携帯の液晶がモノクロでアンテナがついていた頃の話
駅に向かうためタクシーを待っていたら
年配の女性に声を掛けられた
年配の女性(仮にAさんとする)は、言った。
「もし駅に向かわれるなら一緒に同乗していただけませんか?一人でタクシーに乗るのが怖いので。」
特に断る理由もなかったので一緒にタクシーに
乗った。特に会話はなく数分後タクシーは駅に着いた
Aさん「ここは私が払いますね。」
と言い千円札をタクシーの運ちゃんに渡して
タクシーを降りた。
私は、運ちゃんからお釣りを受け取ると
Aさんを追いかけてお釣りを渡した。
Aさん「ありがとうございます。考え方をしていたものですから、ウッカリお釣りを受け取る事を忘れてました。本当にありがとうございます。」
軽く会釈をして帰ろうとしたら
Aさんは言った。
「もしご迷惑では無ければお礼にお茶でもどうですか?」
私は急いでいるわけではなかったが、
Aさんがタイプの女性では無かったので断った。
その時はあまり気にしてはいなかったのだが、
よくよく考えるとAさんの不自然な言動に
不信感を感じたが、特に気にすることでも無いと
思い忘れることにした。
それからしばらくして、コンビニの雑誌コーナーに
置いてあった「本当にあったエッチな話」
+ + +
◆ 作業指示 ◆
本文で、Aさんがタクシーの運転手に渡したのは何ですか。 本文だけを手がかりにしてください。
+ + +
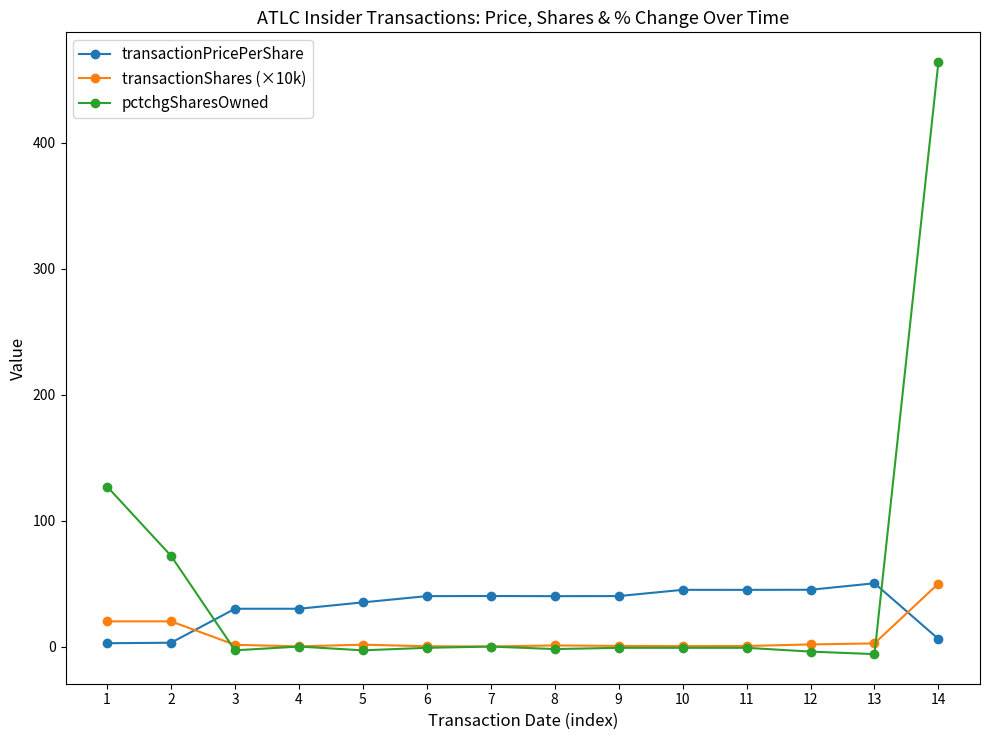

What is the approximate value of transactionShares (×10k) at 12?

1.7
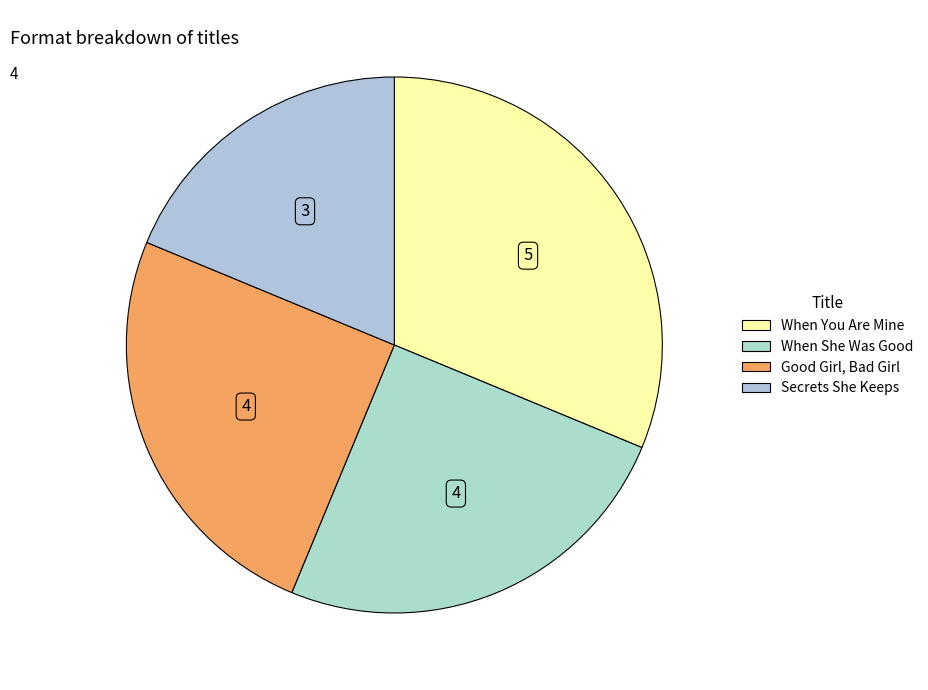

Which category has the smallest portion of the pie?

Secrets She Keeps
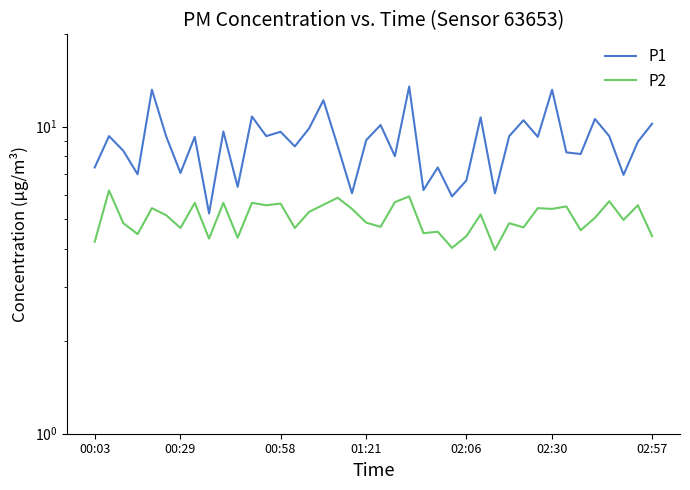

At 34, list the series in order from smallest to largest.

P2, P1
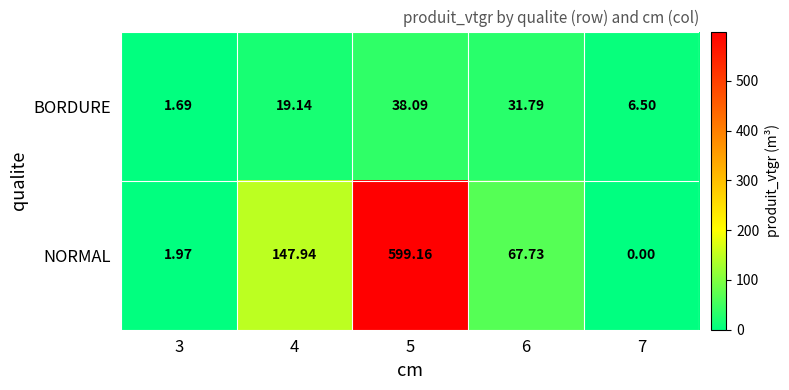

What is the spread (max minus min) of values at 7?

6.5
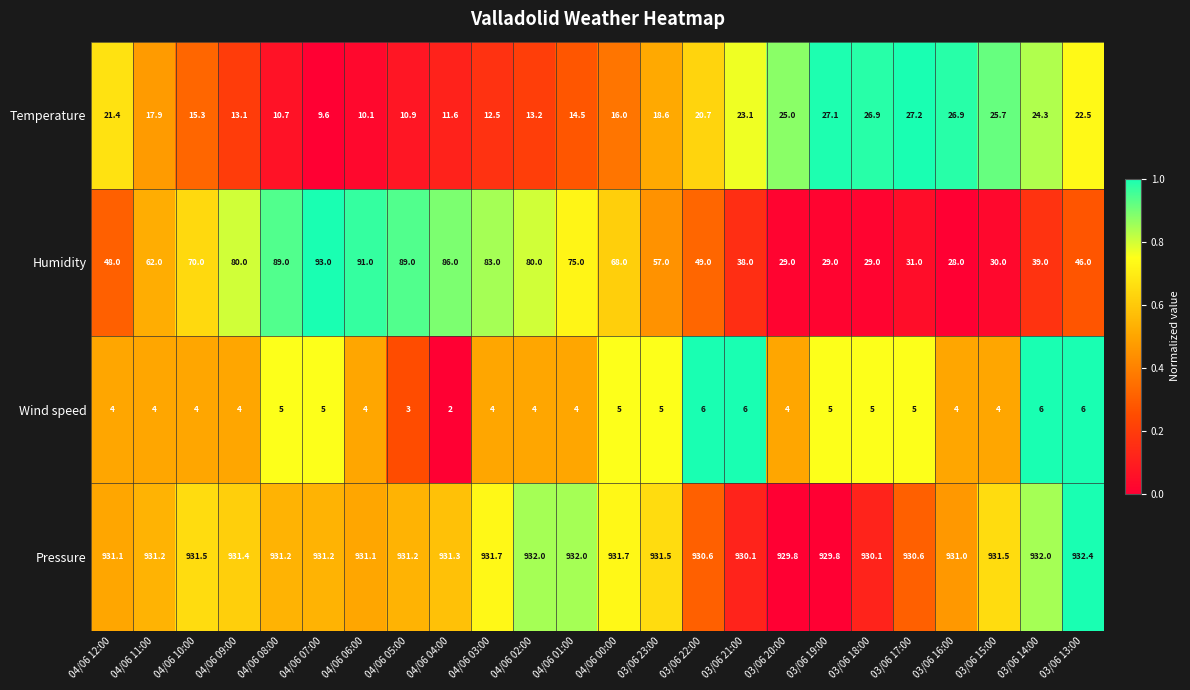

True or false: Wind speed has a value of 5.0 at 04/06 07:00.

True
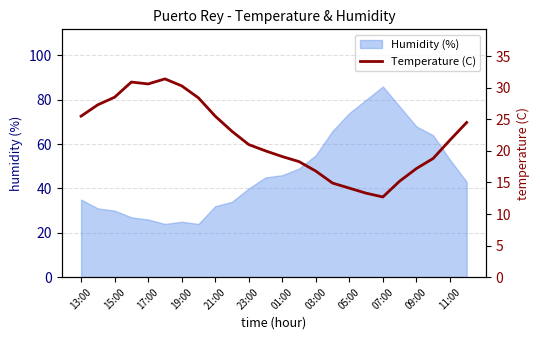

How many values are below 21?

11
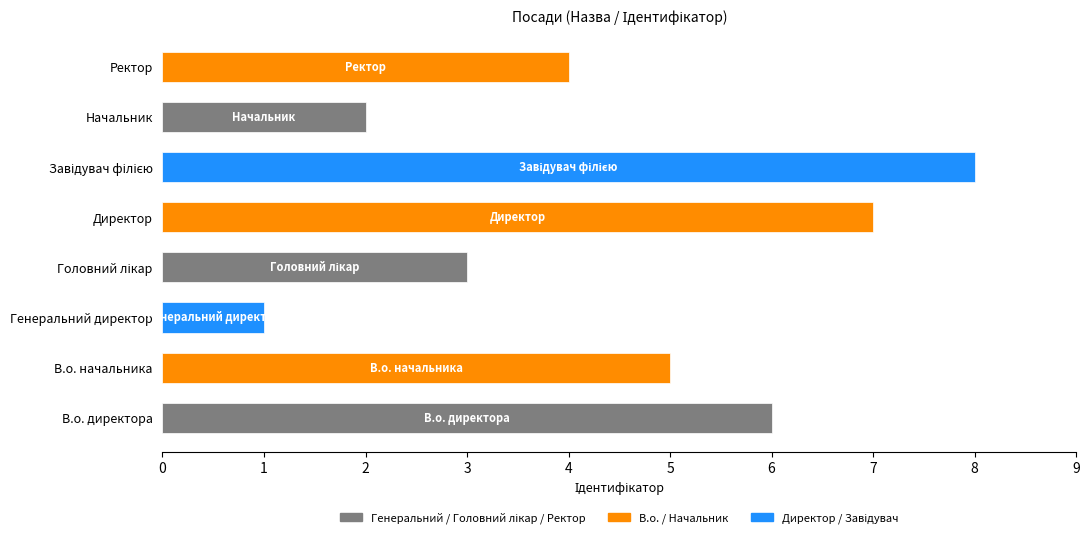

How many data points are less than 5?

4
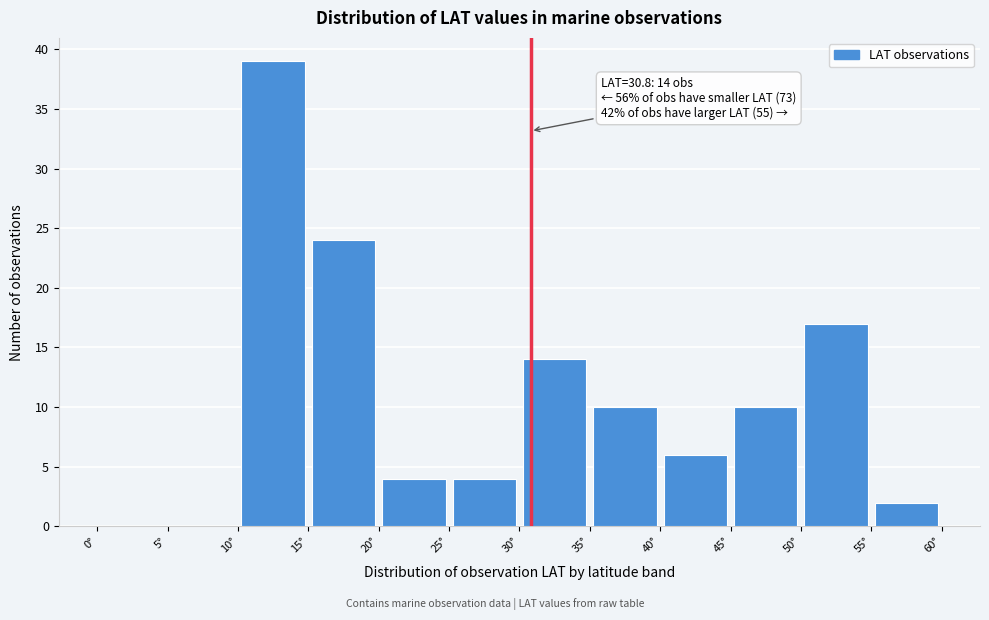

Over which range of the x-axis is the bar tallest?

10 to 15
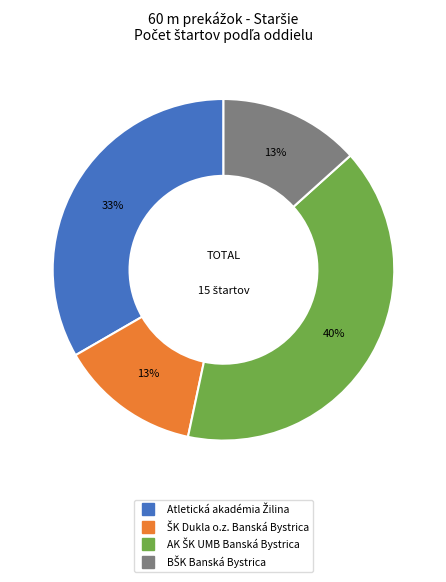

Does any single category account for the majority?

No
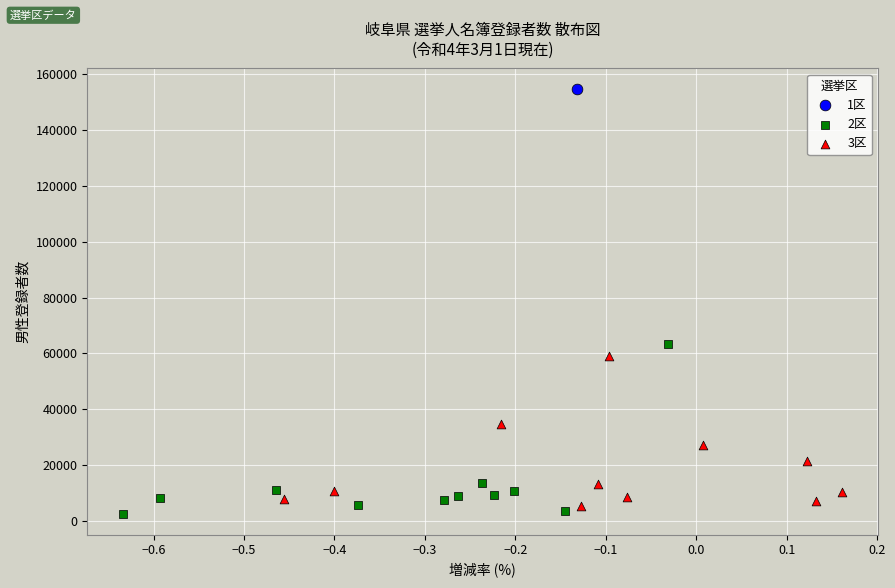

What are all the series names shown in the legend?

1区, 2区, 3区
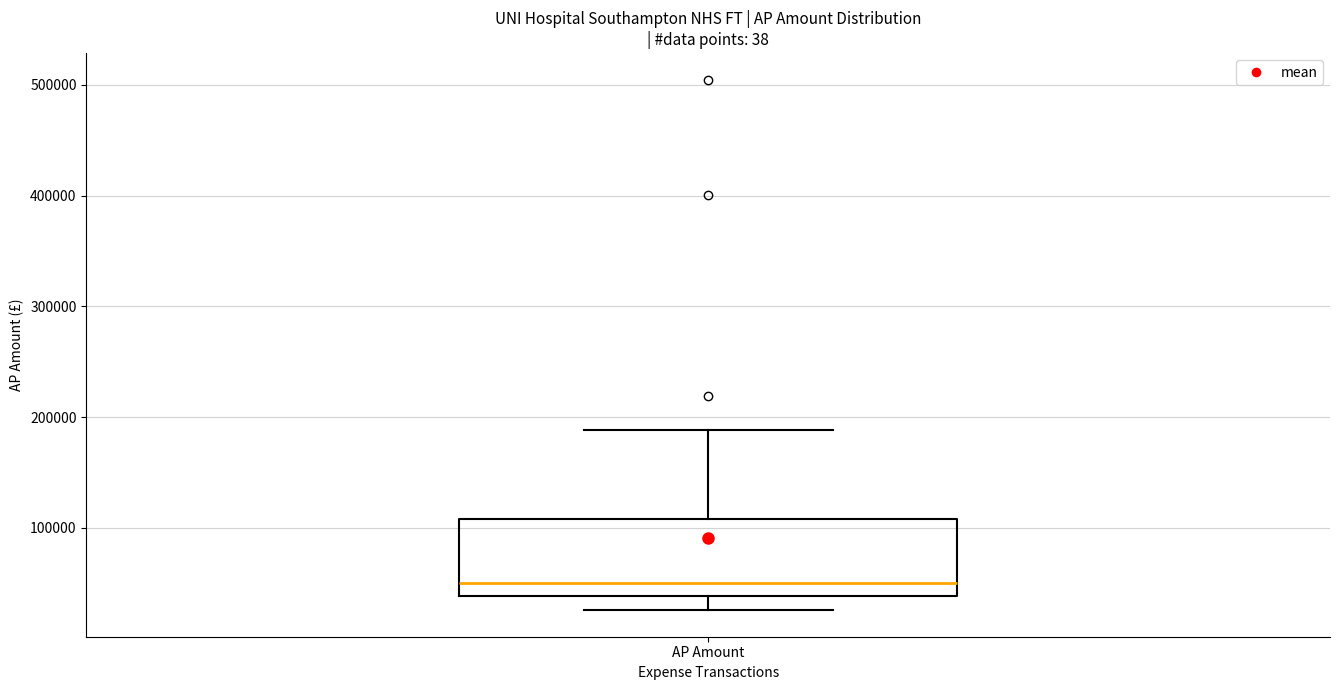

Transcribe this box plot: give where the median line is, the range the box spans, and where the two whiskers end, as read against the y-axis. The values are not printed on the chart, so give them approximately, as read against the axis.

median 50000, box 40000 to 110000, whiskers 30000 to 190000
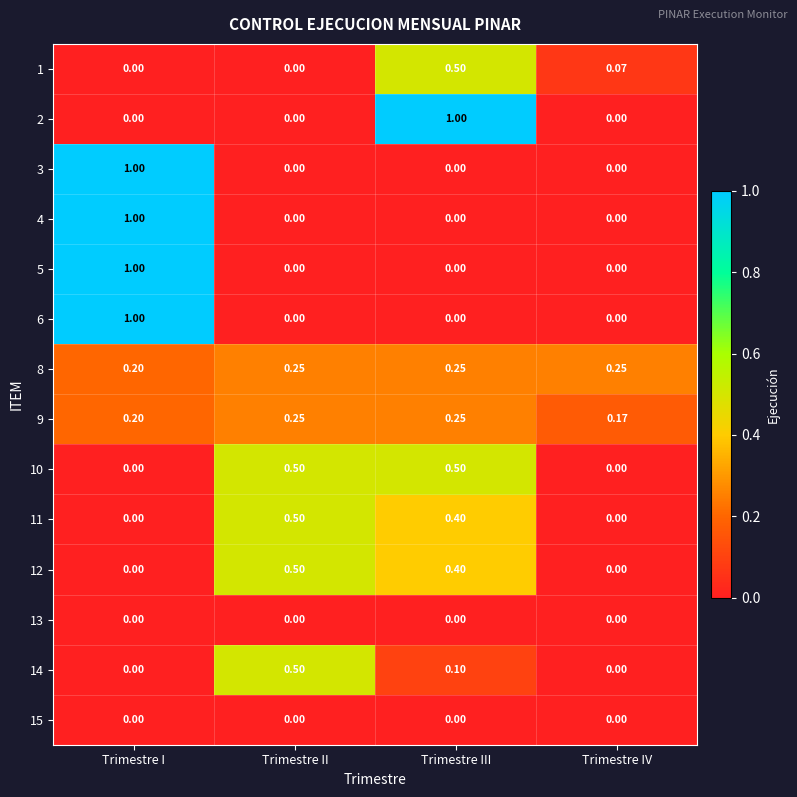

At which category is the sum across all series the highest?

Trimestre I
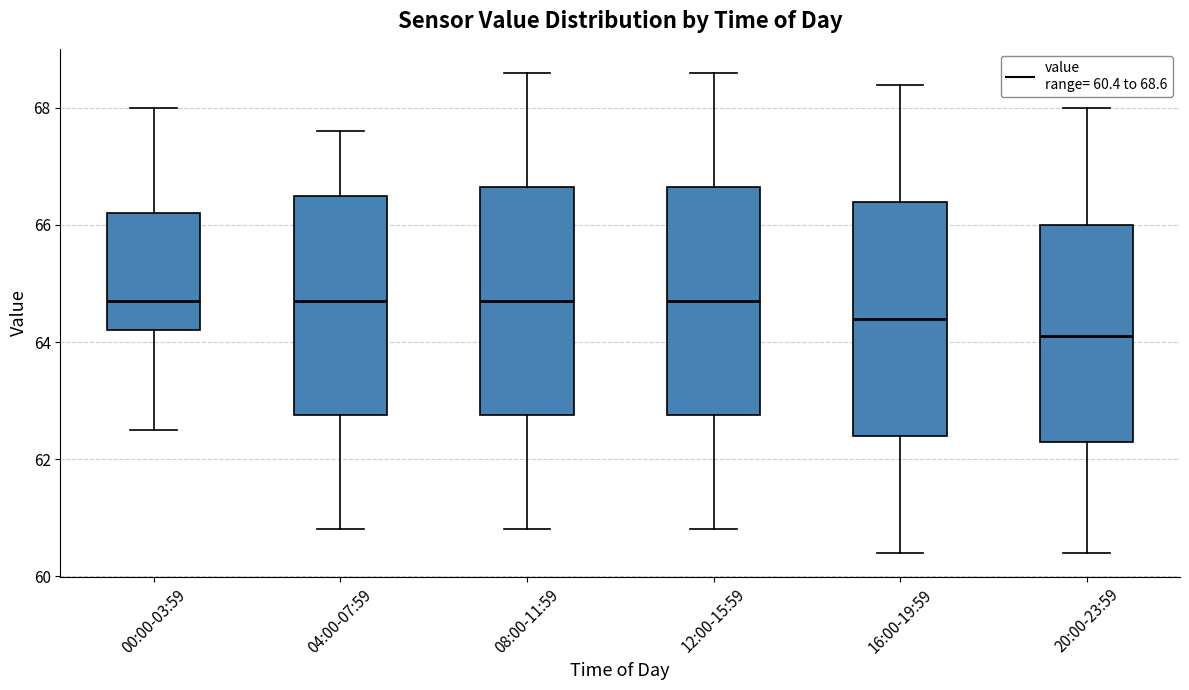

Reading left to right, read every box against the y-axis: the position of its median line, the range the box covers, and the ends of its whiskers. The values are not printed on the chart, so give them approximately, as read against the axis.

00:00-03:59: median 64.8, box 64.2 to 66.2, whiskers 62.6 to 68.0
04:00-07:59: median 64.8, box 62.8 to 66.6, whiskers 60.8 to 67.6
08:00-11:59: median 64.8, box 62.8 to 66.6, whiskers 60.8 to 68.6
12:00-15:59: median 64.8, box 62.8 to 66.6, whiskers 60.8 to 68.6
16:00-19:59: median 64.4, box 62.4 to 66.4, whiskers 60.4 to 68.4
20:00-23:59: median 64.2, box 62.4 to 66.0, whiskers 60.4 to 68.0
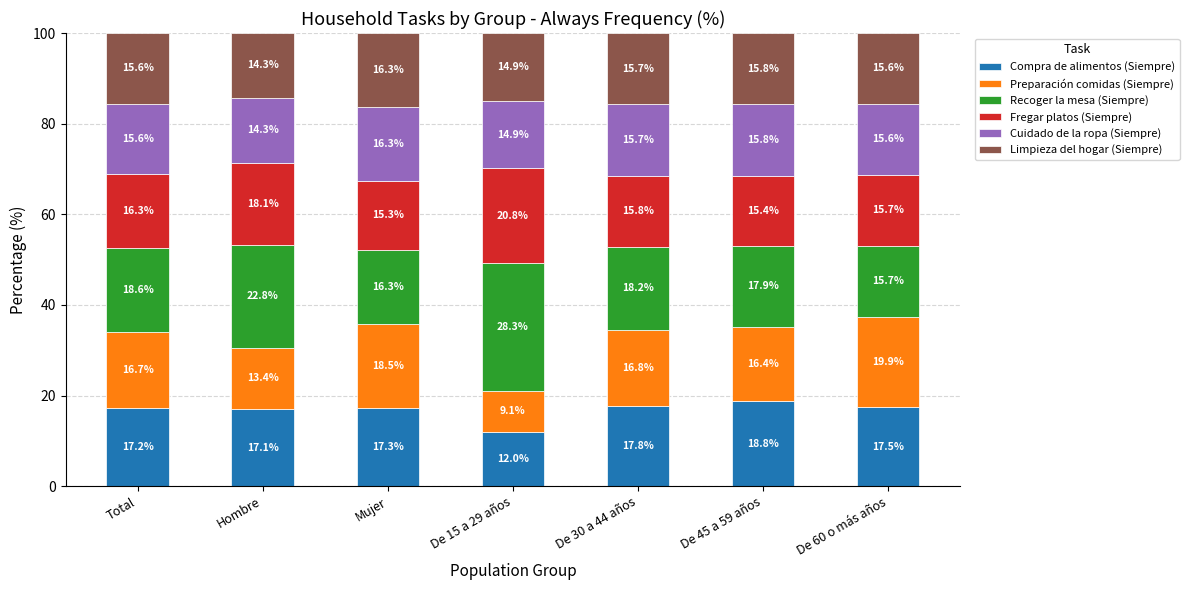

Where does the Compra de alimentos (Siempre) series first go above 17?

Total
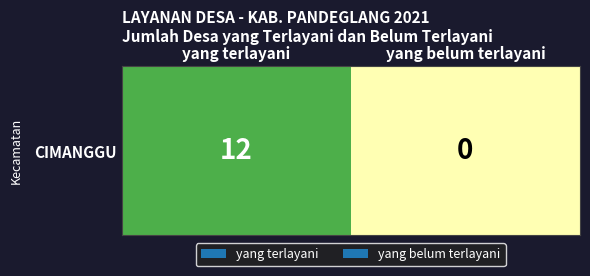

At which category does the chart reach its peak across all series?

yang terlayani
+ + +
◆ 回答 ◆
千円札です。